• **TO DO**: Print the listing exactly as it stands, and skip any pictures in it.

• **RECORDS SHOWN**:
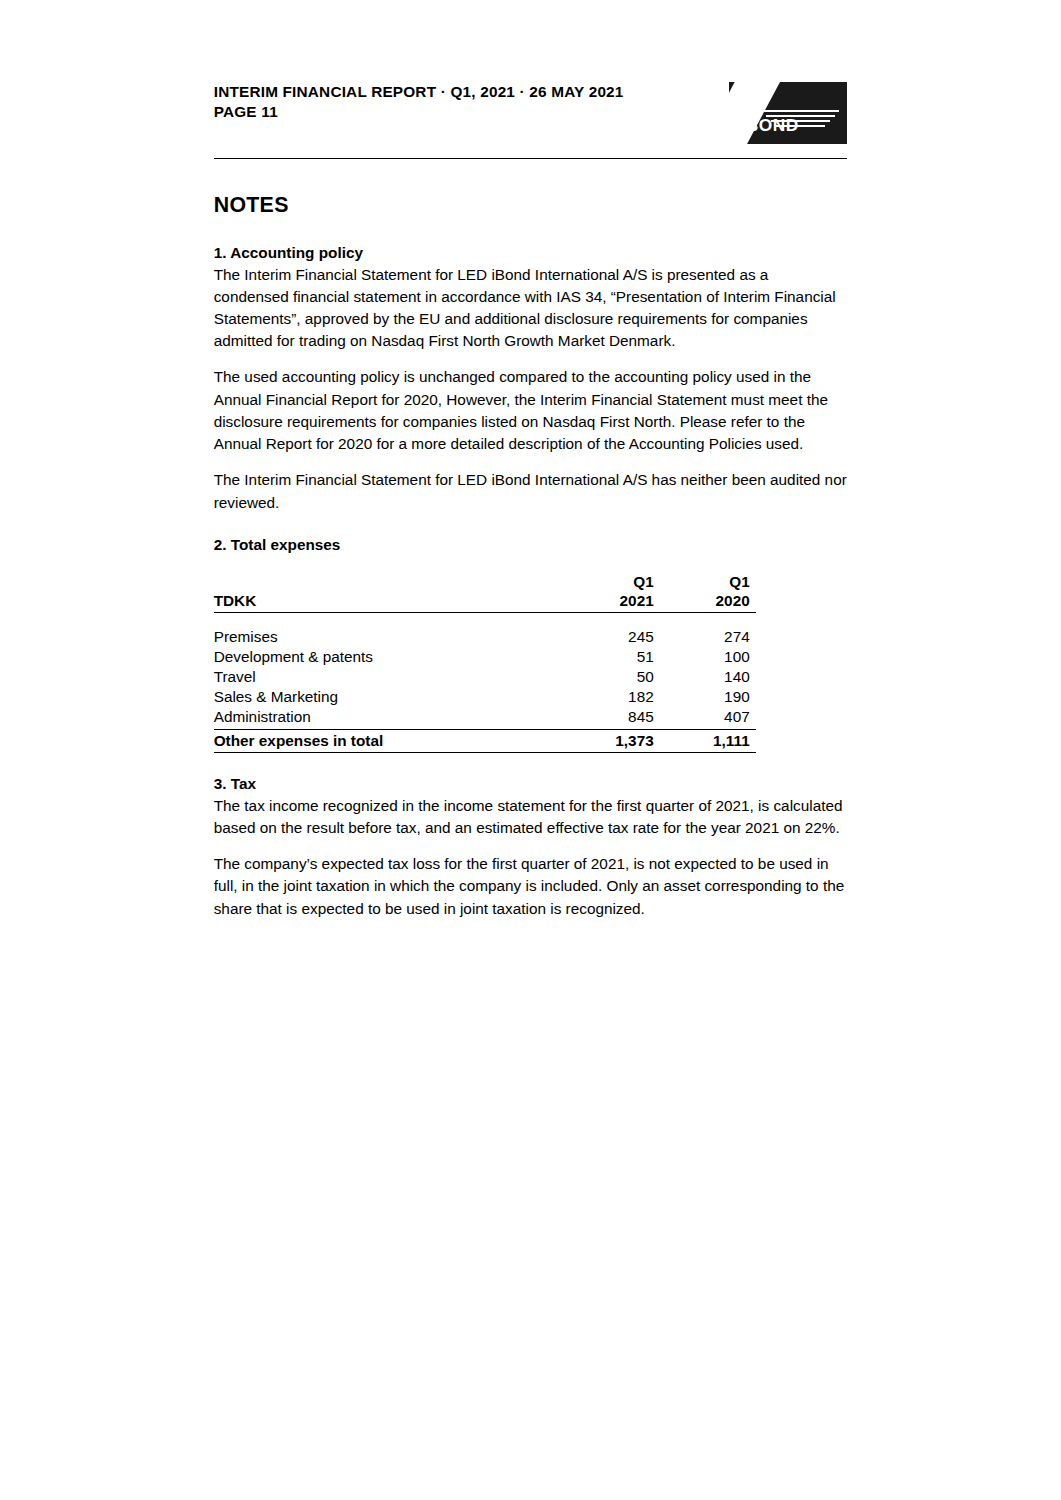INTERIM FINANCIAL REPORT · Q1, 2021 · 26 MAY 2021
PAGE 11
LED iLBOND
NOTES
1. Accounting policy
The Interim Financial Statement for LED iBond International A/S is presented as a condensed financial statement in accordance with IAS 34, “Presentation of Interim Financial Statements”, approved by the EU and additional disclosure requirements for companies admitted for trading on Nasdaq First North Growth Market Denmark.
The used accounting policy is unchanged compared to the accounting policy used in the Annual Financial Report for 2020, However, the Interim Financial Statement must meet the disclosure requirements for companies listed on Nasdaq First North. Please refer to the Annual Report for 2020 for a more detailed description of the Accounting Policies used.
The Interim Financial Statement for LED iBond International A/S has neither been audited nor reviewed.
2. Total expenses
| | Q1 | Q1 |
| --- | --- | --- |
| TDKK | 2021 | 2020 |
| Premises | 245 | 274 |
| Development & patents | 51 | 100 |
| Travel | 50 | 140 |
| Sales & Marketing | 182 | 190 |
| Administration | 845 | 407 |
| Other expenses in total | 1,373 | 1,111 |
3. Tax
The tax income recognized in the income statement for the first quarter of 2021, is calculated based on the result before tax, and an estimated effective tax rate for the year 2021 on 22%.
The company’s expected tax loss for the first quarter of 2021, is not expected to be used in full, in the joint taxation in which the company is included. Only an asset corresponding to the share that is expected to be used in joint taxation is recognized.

• **RESPONSE**:
INTERIM FINANCIAL REPORT · Q1, 2021 · 26 MAY 2021
PAGE 11
LED iLBOND
NOTES
1. Accounting policy
The Interim Financial Statement for LED iBond International A/S is presented as a condensed financial statement in accordance with IAS 34, “Presentation of Interim Financial Statements”, approved by the EU and additional disclosure requirements for companies admitted for trading on Nasdaq First North Growth Market Denmark.
The used accounting policy is unchanged compared to the accounting policy used in the Annual Financial Report for 2020, However, the Interim Financial Statement must meet the disclosure requirements for companies listed on Nasdaq First North. Please refer to the Annual Report for 2020 for a more detailed description of the Accounting Policies used.
The Interim Financial Statement for LED iBond International A/S has neither been audited nor reviewed.
2. Total expenses
| | Q1 | Q1 |
| --- | --- | --- |
| TDKK | 2021 | 2020 |
| Premises | 245 | 274 |
| Development & patents | 51 | 100 |
| Travel | 50 | 140 |
| Sales & Marketing | 182 | 190 |
| Administration | 845 | 407 |
| Other expenses in total | 1,373 | 1,111 |
3. Tax
The tax income recognized in the income statement for the first quarter of 2021, is calculated based on the result before tax, and an estimated effective tax rate for the year 2021 on 22%.
The company’s expected tax loss for the first quarter of 2021, is not expected to be used in full, in the joint taxation in which the company is included. Only an asset corresponding to the share that is expected to be used in joint taxation is recognized.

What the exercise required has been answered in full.